Terlepas dari musim dingin kripto yang berkepanjangan, Gitcoin terus mendanai proyek-proyek global yang penting untuk kepentingan publik. Pada bulan Maret, menurut Kementerian Transformasi Digital Ukraina, Gitcoin Grants mengirimkan hampir $1 juta dalam bentuk donasi Ethereum kepada pemerintah Ukraina dan LSM yang beroperasi di wilayah tersebut selama invasi Rusia.

‘Kita hampir perlu membentuk kembali barang publik,’ kata pemimpin penggalangan dana dan kemitraan Gitcoin Azeem Khan Dekripsi di jaringan utama Messari.

Khan melanjutkan, Gitcoin membayangkan sebuah dunia di mana Web3 memungkinkan orang untuk memiliki transaksi keuangan, mesin pencari dan media sosial, menggantikan perusahaan swasta yang menggunakan orang sebagai produk.

“Untuk bisa melakukan itu, kita harus membangun infrastruktur,” katanya. “Jadi, alih-alih memikirkan hal-hal seperti udara bersih dan perpustakaan, jalan Web3, terowongan, dan jembatan membawa Anda ke sana.” Untuk melakukan ini, Gitcoin akan menggunakan dana sekunder.

Diusulkan pada tahun 2018 oleh salah satu pendiri Ethereum, Vitalik Buterin dan ekonom Zoë Hitzig dan Glen Weyl, Quadratic Funds mempromosikan bentuk dana pendamping yang demokratis untuk peningkatan barang, layanan, atau tujuan publik. Dalam pendanaan sekunder, proyek yang bernilai atau dianggap bernilai bagi masyarakat menerima pendanaan melalui pemungutan suara masyarakat.
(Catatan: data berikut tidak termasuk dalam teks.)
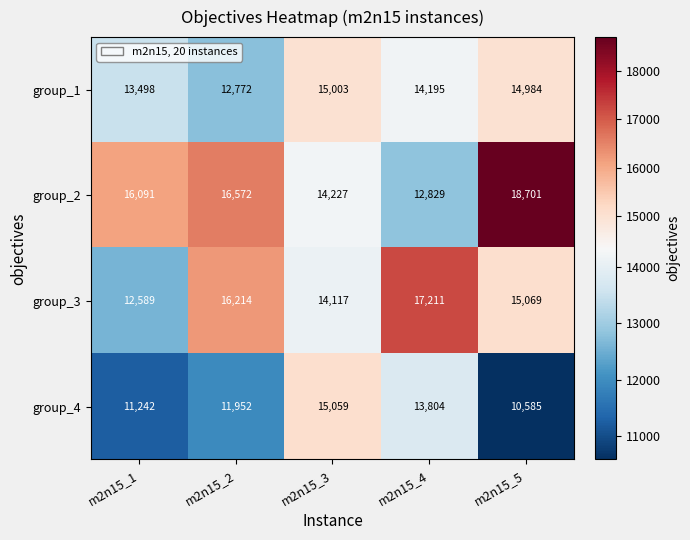

What is the approximate value of group_4 at m2n15_5?

10585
“Tujuannya adalah semacam mekanisme anti-paus,” kata Khan. “Di dunia tradisional, ketika modal dialokasikan, itu pergi ke pemodal ventura dan malaikat, tapi biasanya teman dari teman yang akhirnya menerima uang.”

Gitcoin mendukung acara global seperti penyebab Ukraina, tetapi fokus utamanya adalah menyediakan mekanisme pendanaan untuk Web3. Pada bulan Juni, di Putaran Hibah ke-14 atau GR14, Gitcoin mengumumkan peluncuran Putaran Lootverse. Ini adalah putaran $ 130.000 yang didanai oleh Proyek Loot untuk mendukung proyek-proyek di ekosistem Loot.
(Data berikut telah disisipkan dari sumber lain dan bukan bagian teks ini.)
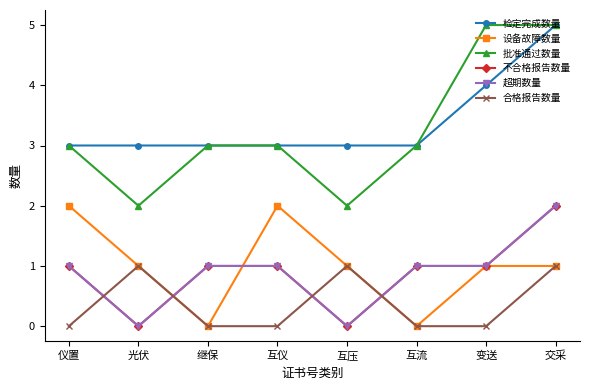

How many categories are shown in the chart?

8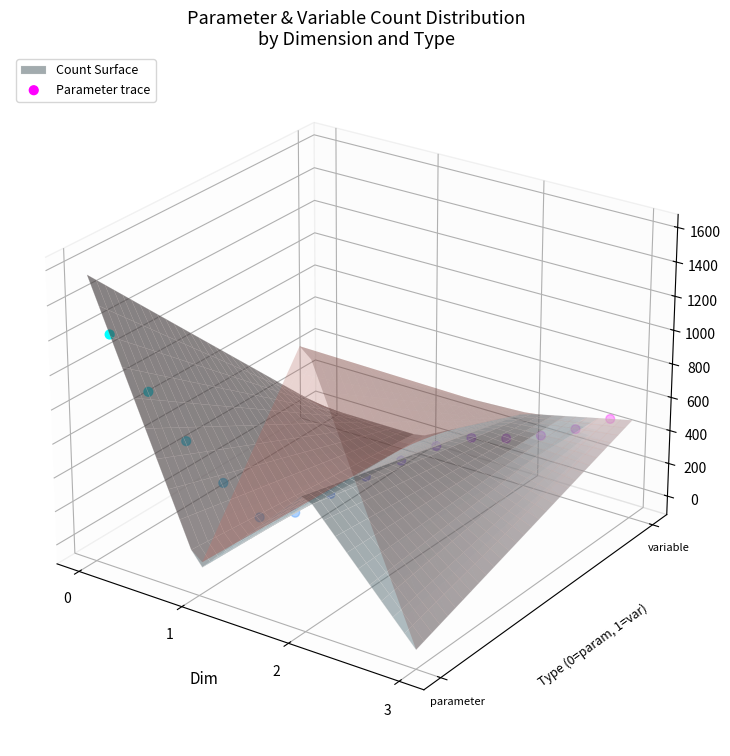

Between 1 and 13, which is larger?

13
Baca Juga :  Segera perdagangkan cryptocurrency di Tel Aviv Stock Exchange

Gitcoin baru-baru ini menyelesaikan putaran hibah ke-15, mengumpulkan lebih dari $1 juta dari 390.000 kontributor.
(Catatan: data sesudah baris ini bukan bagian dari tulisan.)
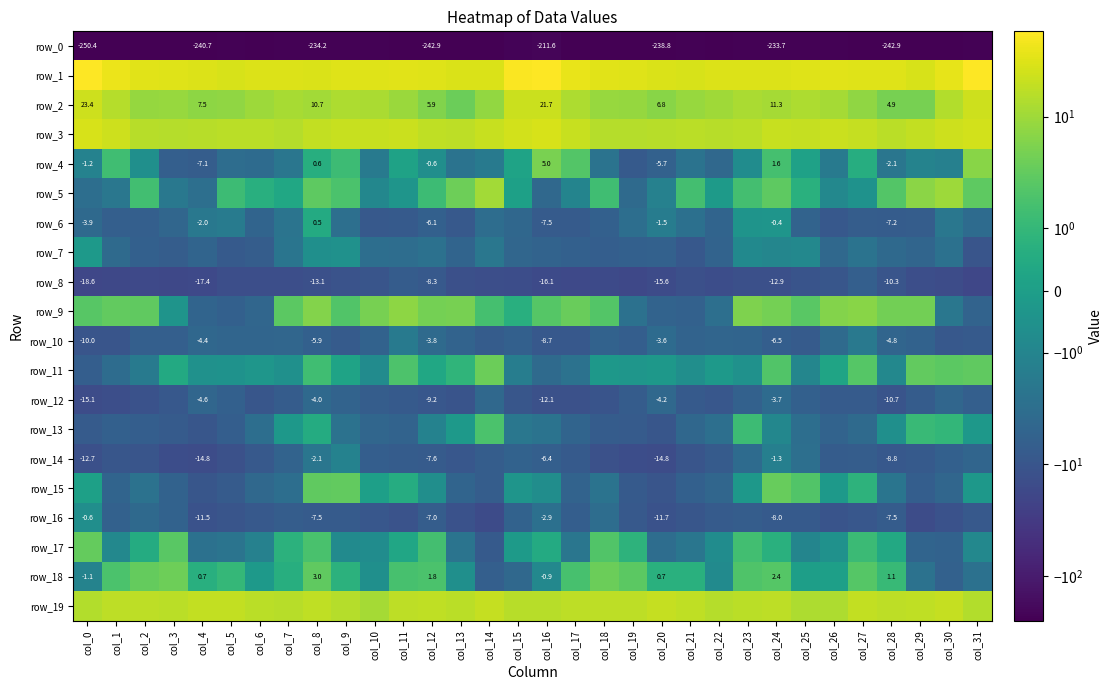

Between col_16 and col_28, which series saw the biggest shift?

row_0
Seperti yang dijelaskan Khan, penggalangan dana sekunder memungkinkan untuk memastikan bahwa dana diarahkan ke proyek-proyek yang paling membutuhkannya, bukan hanya untuk sekelompok kecil proyek yang dipimpin oleh “teman” investor.

“Sebanyak orang suka berbicara tentang inklusi dan keragaman, kenyataannya adalah sejumlah besar modal berakhir dengan nepotisme,” lanjut Khan.

Gitcoin memberikan hibah untuk proyek yang dipimpin atau didukung oleh wanita, kelompok yang berfokus pada pemuda, komunitas terpinggirkan, dan orang kulit berwarna menggunakan metode penggalangan dana “Saya membutuhkan desa”. , telah memprioritaskan komunitas yang kurang terlayani. Secara tradisional, kelompok-kelompok ini memiliki sedikit akses ke pendanaan dari bank dan pemodal ventura.

Proyek-proyek ini termasuk Dream DAO, grup yang berinvestasi di web3 dan penyebab dampak sosial di seluruh dunia, dan Social DAO, yang didedikasikan untuk menciptakan komunitas warna mandiri menggunakan teknologi blockchain.40Acres, dan Minority Programmers Association, sebuah jaringan internasional . Sekelompok pengembang yang ingin membangun solusi perangkat lunak yang berdampak sosial dan membawa pendidikan Web3 ke komunitas yang terpinggirkan.

“Memiliki masyarakat menggunakan uang mereka untuk memilih apa yang mereka anggap penting menunjukkan bahwa itu sangat berhasil,” katanya.

Tetap di atas berita crypto dan dapatkan pembaruan harian di kotak masuk Anda.